---------- SOURCE PASSAGE ----------

Obviously all of them, even a place like Canada which is the most mature market for us. We still intend to better the content, better the device experience, better the streaming delivery experience all of that. I mean we still have, we feel like there is plenty of room for improvement to get that level of delight and experience to our members to something that would even wild and even more in the next couple of year. So there is not any one market that we feel like that we're done.

Doug Anmuth - JPMorgan

Okay. And you've talk about a heavier European expansion in the back half of this year. How many markets individual markets are we talking about and how should we think about the degree of costs and spending associated with those launches?

David Wells

Such a [tease] that we still having confirmed everything here, but we will over the next three weeks, a few weeks I should say you probably get a conformation, it's likely that you will get a conformation, there is plenty of speculation I'd say, I'll leave it with the language we had in the lever which is around a substantial expansion in Europe and I will leave it there.

I'd say just in general on the international addressable markets one thing it did really hit in your first question. There is about 700 million broadband households depending on whose survey using and how you counted in the world. If you take a 100 of them or thereabout is out for the U.S., you've got 600, if you take another 200 or so out for China, you kind of carve that out on its own market. What you left with is Netflix is addressing about anywhere from a quarter to a third of that market. So we've got that much more that we think that we could address and that might include some markets that are a little bit more oriented towards local content, but there is plenty of expansion markets that we feel like Netflix would be a viable product to.

Doug Anmuth - JPMorgan

Okay. And just going back to the second part of my last question, how do we think about costs and spending, right? I mean can we think about sort of the next few markets and use the ramp up cost that you had in previous international markets sort of as a proxy for the degree of spend?

David Wells

You can. So when you think about…

Doug Anmuth - JPMorgan

[Beginning, right]?

David Wells

I would say it’s the two biggest cost or content in marketing when go into a new market, marketing tends to peak in the first quarter because you are opening the market, you are building a brand from scratch or building awareness from scratch and then it sort of settles out I would say the content is very dependent on the characteristics of the individual territory, the more competitive the territory, the more expensive the content. Some of the illusion to your question since we are later in the game of world competition for OTT video or is the content wretched it up, not necessarily, it really does depend on the territory, there are some markets where the incumbent players maybe trying lock rights and other things but what I have learned over the last two to four years is it’s extremely difficult to suck all the content oxygen out of the air of a market, there is a lot of content. We have entered markets before where there is certain content that has been locked up or not available or “too expensive” and we’ve been to compete and add things on the margin and then suddenly something unlocks. So again it’s about continuous improvement of your offering and I think that we are still in a position where we feel like we have a very competitive offering.

---------- DATA SUPPLIED ----------

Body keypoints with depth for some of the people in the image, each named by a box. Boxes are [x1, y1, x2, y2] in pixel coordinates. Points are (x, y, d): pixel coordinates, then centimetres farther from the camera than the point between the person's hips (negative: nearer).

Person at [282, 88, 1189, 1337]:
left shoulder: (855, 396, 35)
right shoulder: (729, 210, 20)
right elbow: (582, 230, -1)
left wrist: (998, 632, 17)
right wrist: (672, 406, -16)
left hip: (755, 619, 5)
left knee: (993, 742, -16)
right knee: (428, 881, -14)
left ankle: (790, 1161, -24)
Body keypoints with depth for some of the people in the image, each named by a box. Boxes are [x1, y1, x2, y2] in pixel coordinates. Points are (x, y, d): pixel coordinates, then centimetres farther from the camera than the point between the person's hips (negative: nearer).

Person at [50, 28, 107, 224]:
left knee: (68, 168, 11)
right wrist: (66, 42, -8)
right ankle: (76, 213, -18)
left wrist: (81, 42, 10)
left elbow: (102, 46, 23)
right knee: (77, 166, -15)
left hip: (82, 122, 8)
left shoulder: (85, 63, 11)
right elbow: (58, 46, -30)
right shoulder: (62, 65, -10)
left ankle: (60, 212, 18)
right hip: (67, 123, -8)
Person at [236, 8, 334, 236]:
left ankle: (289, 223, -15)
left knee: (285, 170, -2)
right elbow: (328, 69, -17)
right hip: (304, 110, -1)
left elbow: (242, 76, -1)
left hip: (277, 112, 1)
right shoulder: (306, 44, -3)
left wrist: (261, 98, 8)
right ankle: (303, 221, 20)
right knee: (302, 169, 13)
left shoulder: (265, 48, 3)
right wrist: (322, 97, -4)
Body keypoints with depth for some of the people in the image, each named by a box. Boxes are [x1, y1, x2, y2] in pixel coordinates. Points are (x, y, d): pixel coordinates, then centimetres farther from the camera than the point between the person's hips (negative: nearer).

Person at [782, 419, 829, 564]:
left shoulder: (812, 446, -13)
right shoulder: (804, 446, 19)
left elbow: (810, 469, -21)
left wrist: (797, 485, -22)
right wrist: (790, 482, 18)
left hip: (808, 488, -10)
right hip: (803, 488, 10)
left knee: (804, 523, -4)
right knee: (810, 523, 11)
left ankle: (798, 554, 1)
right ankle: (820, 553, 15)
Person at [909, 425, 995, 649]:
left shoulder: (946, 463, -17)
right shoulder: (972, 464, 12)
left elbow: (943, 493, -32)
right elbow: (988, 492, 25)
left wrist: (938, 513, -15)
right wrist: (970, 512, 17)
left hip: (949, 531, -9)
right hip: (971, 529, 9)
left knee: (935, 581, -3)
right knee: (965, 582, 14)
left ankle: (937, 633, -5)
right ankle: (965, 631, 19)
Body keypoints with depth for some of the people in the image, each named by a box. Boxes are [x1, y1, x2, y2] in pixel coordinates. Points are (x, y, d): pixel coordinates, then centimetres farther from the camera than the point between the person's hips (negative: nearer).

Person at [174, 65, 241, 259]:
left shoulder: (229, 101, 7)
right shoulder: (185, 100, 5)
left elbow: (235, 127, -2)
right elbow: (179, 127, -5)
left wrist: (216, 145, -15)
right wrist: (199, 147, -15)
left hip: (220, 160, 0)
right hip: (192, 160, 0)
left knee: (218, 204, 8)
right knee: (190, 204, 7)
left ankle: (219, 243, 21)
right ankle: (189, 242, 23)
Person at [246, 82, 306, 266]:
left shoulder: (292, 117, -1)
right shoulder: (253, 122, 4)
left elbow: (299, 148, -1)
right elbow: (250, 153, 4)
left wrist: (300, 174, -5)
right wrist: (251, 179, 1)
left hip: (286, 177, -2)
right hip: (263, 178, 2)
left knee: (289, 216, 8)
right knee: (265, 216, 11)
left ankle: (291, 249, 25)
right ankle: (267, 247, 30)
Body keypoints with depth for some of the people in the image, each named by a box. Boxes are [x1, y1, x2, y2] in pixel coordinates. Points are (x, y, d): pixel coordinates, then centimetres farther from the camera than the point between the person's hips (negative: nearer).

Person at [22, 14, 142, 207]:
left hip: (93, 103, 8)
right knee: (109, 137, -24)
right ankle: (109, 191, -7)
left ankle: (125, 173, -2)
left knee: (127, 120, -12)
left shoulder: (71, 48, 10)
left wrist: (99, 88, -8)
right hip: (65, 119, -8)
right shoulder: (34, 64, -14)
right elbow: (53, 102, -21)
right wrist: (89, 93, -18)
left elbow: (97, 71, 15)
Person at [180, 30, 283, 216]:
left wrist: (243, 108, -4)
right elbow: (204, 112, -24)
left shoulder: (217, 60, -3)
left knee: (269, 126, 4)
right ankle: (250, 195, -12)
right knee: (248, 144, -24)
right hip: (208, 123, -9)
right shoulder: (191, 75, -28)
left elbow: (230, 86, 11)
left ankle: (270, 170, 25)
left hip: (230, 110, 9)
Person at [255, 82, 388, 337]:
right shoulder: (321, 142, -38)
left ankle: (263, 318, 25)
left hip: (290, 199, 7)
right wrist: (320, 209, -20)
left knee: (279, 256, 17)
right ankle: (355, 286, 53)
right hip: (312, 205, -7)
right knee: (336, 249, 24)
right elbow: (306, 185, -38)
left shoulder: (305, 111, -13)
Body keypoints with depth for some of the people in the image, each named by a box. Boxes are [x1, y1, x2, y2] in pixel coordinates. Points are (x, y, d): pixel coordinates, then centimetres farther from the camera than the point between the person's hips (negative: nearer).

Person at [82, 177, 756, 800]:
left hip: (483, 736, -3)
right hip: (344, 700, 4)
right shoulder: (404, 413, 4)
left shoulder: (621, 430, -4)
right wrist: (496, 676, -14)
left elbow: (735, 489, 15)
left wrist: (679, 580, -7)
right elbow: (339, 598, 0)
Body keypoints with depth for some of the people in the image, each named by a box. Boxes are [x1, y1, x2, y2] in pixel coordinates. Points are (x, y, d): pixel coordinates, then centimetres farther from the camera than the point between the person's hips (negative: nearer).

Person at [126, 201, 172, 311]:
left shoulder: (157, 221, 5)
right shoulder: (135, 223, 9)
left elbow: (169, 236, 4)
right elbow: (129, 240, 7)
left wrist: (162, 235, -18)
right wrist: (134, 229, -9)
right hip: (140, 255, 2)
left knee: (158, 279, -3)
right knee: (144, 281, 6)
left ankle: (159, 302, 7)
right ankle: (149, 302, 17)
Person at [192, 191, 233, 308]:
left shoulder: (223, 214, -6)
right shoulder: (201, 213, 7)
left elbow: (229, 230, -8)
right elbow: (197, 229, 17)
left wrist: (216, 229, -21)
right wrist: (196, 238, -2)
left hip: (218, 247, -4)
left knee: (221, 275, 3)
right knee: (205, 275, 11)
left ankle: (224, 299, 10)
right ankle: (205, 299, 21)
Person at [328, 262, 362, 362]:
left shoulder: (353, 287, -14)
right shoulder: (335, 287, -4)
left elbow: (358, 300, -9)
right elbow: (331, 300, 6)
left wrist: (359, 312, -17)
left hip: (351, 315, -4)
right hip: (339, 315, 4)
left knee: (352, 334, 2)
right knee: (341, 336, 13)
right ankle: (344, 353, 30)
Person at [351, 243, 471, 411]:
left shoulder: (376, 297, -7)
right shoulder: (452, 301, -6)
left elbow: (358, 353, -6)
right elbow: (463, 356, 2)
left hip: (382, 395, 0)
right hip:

----------

## WHAT YOU HAVE TO DO
In the call transcript, when does marketing spending tend to peak after entering a new market?

## THE COMPLETED TASK
In the first quarter, because the market is being opened and brand awareness is being built from scratch.